Not: Örneğin, Yeni Güney Galler'deki Joadzha kasabasındaki uçurumun kenarındaki Bermanlar'ın evi. Bu bina 1999 yılında yayıncı Peter Berman için inşa edilmiştir. Bir akşam Harry televizyona çıktı ve Berman'ın karısı programı izledi. Ertesi gün dişçiye gitti. Doğruca eve dönerken Bayan Berman caddede yanına geldi ve "Dün sizi televizyonda gördüm ve sizin için evimi sipariş etmek istiyorum" dedi. Ve birkaç yıl önce, Peter o ev de dahil olmak üzere tüm servetini kaybetti. Hatta onu bir süre Sydney'deki çatı katımda barındırmak zorunda kaldım. Şimdi Berman'ın evi yeni sahiplere ait ve daha çok Harry Seidler'in evi olarak biliniyor.

WB: En çok hangi evi seversin?

Not: Bu ev. Ancak bir uyarı ile. 30 yıl sonra tasarlanmış olsaydı, muhtemelen kavisli bir çatısı olurdu. Son yıllarda, Harry kıvrımlara bağımlı hale geldi. Bunları sık sık balkon ve çatı şeklinde kullanırdı. Cohen'in buradan çok uzak olmayan bir yerde 1994'te inşa ettiği evi, kavisli çatılı ilk evdi. Harry'nin eğrileri kullanırken çok fazla özgürlük hissettiği bir zamandı. Ayrıca daire segmentlerinden kompozisyonlarla çok şey denedi.

VB: Nasıl bir insandı?

Not: Sessiz, alçakgönüllü … Kokteyl partilerinde ne yapacağına dair kesinlikle hiçbir fikri yoktu. Her zaman bir kitapla bir köşede emekli oldu. Mimarlık hakkında konuşmayı severdi. Harry bir mükemmeliyetçiydi. Kelimenin tam anlamıyla her şeyi kontrol etti. Ne istediğini biliyordu …

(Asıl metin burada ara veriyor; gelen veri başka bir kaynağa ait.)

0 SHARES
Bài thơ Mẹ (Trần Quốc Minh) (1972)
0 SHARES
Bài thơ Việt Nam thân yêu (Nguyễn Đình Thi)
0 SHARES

VB: Harry Seidler'ın ana dersi nedir?

Not: Önemli olan, mimarlık hakkında halka açık bir tartışma başlatmaktır. Genç mimarlar, yenilikçi binalar yaratma hayallerini cesurca takip etmelidir. Mimarlık asil bir meslektir. Harry her zaman daha iyi bir dünya inşa etmek istedi. Pek çok insan bana, Harry Seidler sayesinde mimarlığın Avustralya'da kamusal bir tartışma konusu haline geldiğini söylüyor. Her zaman burada uygun planlama eksikliğini eleştirdi. Bugün hala eksik, ancak kendi başına önemli olan sürekli tartışma var. Harry beş yıl önce öldü ve şimdiden insanların ona yaşarken yaptıklarından daha saygılı davrandıklarını hissediyorum. Ona karşı pek çok saldırı vardı. Bu sefer görecek kadar yaşamaması üzücü. Bana tüm şerefleri veriyorlar, ama bütün bunları ona borçluyum. O gerçek bir dövüşçüydü. Onunla röportaj yapmalıydın …

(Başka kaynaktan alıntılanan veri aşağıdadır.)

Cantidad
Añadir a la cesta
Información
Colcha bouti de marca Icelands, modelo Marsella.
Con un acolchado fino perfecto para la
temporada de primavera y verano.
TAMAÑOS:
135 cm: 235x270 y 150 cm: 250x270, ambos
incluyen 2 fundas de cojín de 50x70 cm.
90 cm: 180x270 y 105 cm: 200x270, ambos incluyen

Penelope Seidler, Sidney'de ünlü avukat ve politikacılardan oluşan çok zengin bir ailenin çocuğu olarak dünyaya geldi. Babası Clive Evatt, yıllar boyunca Yeni Güney Galler Eğitim, Turizm ve İnşaat Bakanı olmuştur. Herbert Evatt Amca, Avustralya Dışişleri Bakanıydı ve ablası, avukatı ve yargıcı olan Elisabeth Evatt, Avustralya Federal Mahkemesindeki ilk kadın yargıçtı. Penelope Seidler, 1973'ten beri New York'taki Uluslararası Modern Sanat Müzesi'nin bir üyesidir. Sidney ve Venedik Bienalleri Mütevelli Heyeti üyesidir. Bu yıl Bayan Seidler, Fransa Lejyonu Onur Düzeni Şövalyesi oldu.

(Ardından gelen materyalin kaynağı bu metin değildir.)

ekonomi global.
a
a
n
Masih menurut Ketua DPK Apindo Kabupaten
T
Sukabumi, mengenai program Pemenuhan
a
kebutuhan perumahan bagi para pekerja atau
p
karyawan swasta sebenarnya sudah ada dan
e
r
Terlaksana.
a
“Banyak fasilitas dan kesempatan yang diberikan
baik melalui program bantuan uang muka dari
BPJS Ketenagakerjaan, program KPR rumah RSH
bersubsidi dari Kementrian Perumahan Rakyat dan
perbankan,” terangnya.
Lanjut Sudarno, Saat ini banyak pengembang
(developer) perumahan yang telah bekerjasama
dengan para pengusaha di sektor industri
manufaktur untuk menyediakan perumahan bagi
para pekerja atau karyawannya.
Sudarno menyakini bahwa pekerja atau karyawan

2012-2014 yılları arasında Tallinn, Paris, Houston, Washington DC ve Sidney'de düzenlenecek olan Harry Seidler'in mimarlık sergisinin küratörü Vladimir Belogolovsky. 2013 yazında, Sideler hakkındaki kitabı, Kenneth Frampton'ın önsözüyle New York, Rizzoli tarafından yayınlanacak.